(Stored entries)

-------------------------

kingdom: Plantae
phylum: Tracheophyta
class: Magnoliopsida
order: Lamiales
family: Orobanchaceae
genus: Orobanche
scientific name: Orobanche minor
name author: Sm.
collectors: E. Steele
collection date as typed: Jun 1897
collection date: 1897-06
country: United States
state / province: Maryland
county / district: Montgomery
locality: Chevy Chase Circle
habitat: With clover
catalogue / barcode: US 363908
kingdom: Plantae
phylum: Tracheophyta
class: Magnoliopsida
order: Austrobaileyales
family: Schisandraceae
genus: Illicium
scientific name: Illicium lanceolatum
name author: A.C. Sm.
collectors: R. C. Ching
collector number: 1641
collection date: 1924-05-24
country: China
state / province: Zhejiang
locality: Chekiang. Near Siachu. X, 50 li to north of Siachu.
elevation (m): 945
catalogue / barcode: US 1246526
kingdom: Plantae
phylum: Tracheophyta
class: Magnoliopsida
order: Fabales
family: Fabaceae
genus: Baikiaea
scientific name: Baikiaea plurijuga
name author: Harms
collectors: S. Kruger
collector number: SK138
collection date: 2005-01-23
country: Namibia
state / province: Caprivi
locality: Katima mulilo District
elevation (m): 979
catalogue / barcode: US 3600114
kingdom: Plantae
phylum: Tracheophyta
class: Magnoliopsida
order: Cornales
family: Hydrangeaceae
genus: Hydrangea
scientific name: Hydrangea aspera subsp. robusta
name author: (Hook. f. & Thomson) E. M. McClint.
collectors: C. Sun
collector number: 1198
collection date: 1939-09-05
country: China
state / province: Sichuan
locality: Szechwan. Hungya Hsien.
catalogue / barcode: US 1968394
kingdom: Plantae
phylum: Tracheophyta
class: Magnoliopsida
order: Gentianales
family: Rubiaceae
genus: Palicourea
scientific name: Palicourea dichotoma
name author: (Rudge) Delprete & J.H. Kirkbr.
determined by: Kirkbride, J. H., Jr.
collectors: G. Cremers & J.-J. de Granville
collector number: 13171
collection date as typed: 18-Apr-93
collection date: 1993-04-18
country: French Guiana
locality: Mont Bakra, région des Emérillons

-------------------------

== GIVEN REQUEST ==
Please extract every line of the data above and reproduce each one word for word, keeping the original order.

== EXERCISE RESPONSE ==
kingdom: Plantae
phylum: Tracheophyta
class: Magnoliopsida
order: Lamiales
family: Orobanchaceae
genus: Orobanche
scientific name: Orobanche minor
name author: Sm.
collectors: E. Steele
collection date as typed: Jun 1897
collection date: 1897-06
country: United States
state / province: Maryland
county / district: Montgomery
locality: Chevy Chase Circle
habitat: With clover
catalogue / barcode: US 363908
kingdom: Plantae
phylum: Tracheophyta
class: Magnoliopsida
order: Austrobaileyales
family: Schisandraceae
genus: Illicium
scientific name: Illicium lanceolatum
name author: A.C. Sm.
collectors: R. C. Ching
collector number: 1641
collection date: 1924-05-24
country: China
state / province: Zhejiang
locality: Chekiang. Near Siachu. X, 50 li to north of Siachu.
elevation (m): 945
catalogue / barcode: US 1246526
kingdom: Plantae
phylum: Tracheophyta
class: Magnoliopsida
order: Fabales
family: Fabaceae
genus: Baikiaea
scientific name: Baikiaea plurijuga
name author: Harms
collectors: S. Kruger
collector number: SK138
collection date: 2005-01-23
country: Namibia
state / province: Caprivi
locality: Katima mulilo District
elevation (m): 979
catalogue / barcode: US 3600114
kingdom: Plantae
phylum: Tracheophyta
class: Magnoliopsida
order: Cornales
family: Hydrangeaceae
genus: Hydrangea
scientific name: Hydrangea aspera subsp. robusta
name author: (Hook. f. & Thomson) E. M. McClint.
collectors: C. Sun
collector number: 1198
collection date: 1939-09-05
country: China
state / province: Sichuan
locality: Szechwan. Hungya Hsien.
catalogue / barcode: US 1968394
kingdom: Plantae
phylum: Tracheophyta
class: Magnoliopsida
order: Gentianales
family: Rubiaceae
genus: Palicourea
scientific name: Palicourea dichotoma
name author: (Rudge) Delprete & J.H. Kirkbr.
determined by: Kirkbride, J. H., Jr.
collectors: G. Cremers & J.-J. de Granville
collector number: 13171
collection date as typed: 18-Apr-93
collection date: 1993-04-18
country: French Guiana
locality: Mont Bakra, région des Emérillons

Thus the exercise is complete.